What makes email so smart?

This highly measurable tool is a solid foundation for any marketing plan because it supports, rather than detracts from, other marketing channels. According to Melissa Eggleston, content marketing strategist and author of The Zombie Business Cure, getting potential customers on your email list is the holy grail of marketing because email marketing is extremely effective. Part of the reason is that being contacted via email is more welcome to most internet users than social media interactions. Content delivered by email earns an average click-through rate of 3.7%, compared to an average of 0.07% for Facebook and Twitter’s 0.03%. Sending an email with information about promotions and deals your customers may otherwise have missed can drive repeat business. If you also provide options for social sharing from your email, you’ll increase the chance of reaching new audiences as well.


How can you ensure your email marketing delivers? These three tips could help you improve your email-marketing strategy.


1. Optimize For Mobile

Pew Research reports that 77% of Americans own a smartphone,4 and nine out of 10 use their email at least once a day. That adds up to a prime opportunity to make an instant connection with your customers. Not only are people just as or more likely to check email on their phone than on their desktop computer, but they also open a large majority of messages on a mobile device. That makes it imperative to make sure your emails are “responsive”—that is, that they can be easily viewed on whatever device a customer uses. Nearly three out of four emails that are hard to read on a mobile device will be deleted, while click rates may be up to 30% higher for emails that are responsive. Keep the odds in your favor, and make your email content mobile-friendly.

2. Personalize

Having your customers’ email addresses gives you a ready-made relationship with them; it lets you reach your target audience and gives you the opportunity to strengthen that relationship. Personalizing your email can do that, showing your customers that they’re important and that you care about them. Using a mail provider (MailChimp, Campaign Monitor, etc.) to send out your email gives you a simple way to add the recipient’s name to the subject line. These providers allow you to customize your subject line in seconds once you’ve uploaded your email list. And email with a personalized subject line is as much as 41% more likely to be opened.

3. Target

You can further personalize your email by targeting messages to customers based on their past behavior or on what research suggests their particular interests are. You could look at information from Pew Research or another such company, or you might even bring together several of your customers for a focus group. Insights you gain can help you move beyond what you assume your audience may want to what they might actually appreciate. While sending irrelevant messages can result in customers immediately deleting your email, or unsubscribing altogether, if you can pinpoint an interest or intent and speak to that, you just might form a connection. Create multiple versions of email messages that appeal to various audience segments in your database.

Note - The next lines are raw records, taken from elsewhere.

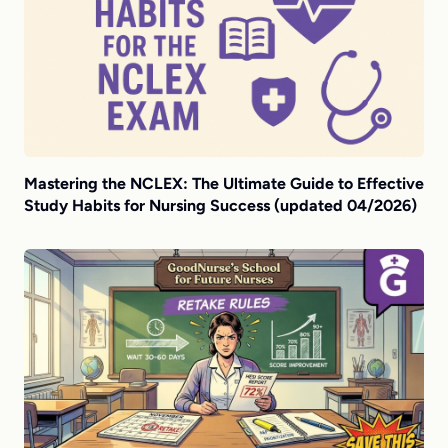
Mastering the NCLEX: The Ultimate Guide to Effective
Study Habits for Nursing Success (updated 04/2026)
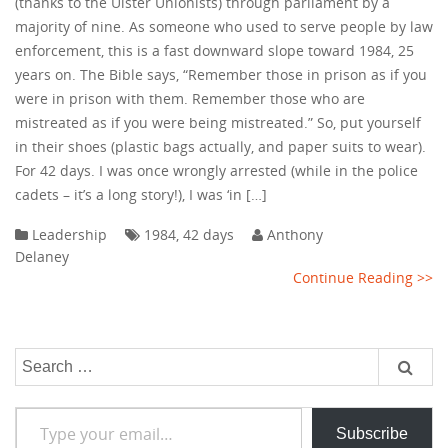
(thanks to the Ulster Unionists) through parliament by a
majority of nine. As someone who used to serve people by law
enforcement, this is a fast downward slope toward 1984, 25
years on. The Bible says, “Remember those in prison as if you
were in prison with them. Remember those who are
mistreated as if you were being mistreated.” So, put yourself
in their shoes (plastic bags actually, and paper suits to wear).
For 42 days. I was once wrongly arrested (while in the police
cadets – it’s a long story!), I was ‘in […]
Leadership
1984
,
42 days
Anthony
Delaney
Continue Reading >>
Search
for:
Type your email…
Subscribe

All of these approaches can be part of a larger strategy that considers how email fits with other approaches for targeting your desired audience and that looks at the optimal frequency for email messaging. You can also follow the journeys of customers who visit your site because of email messages they received. If they don’t complete a purchase, send a follow-up email reminding them that an item is still waiting in the cart. If visitors leave your site after viewing a page or two, follow up with them to find out what your site is missing, and then fix it. Using this information to customize future email can solidify connections between you and your customers, which in turn can result in increased sales.

If you’re looking for a channel that really delivers content and connection to your target audience, focusing on your email marketing makes good business sense.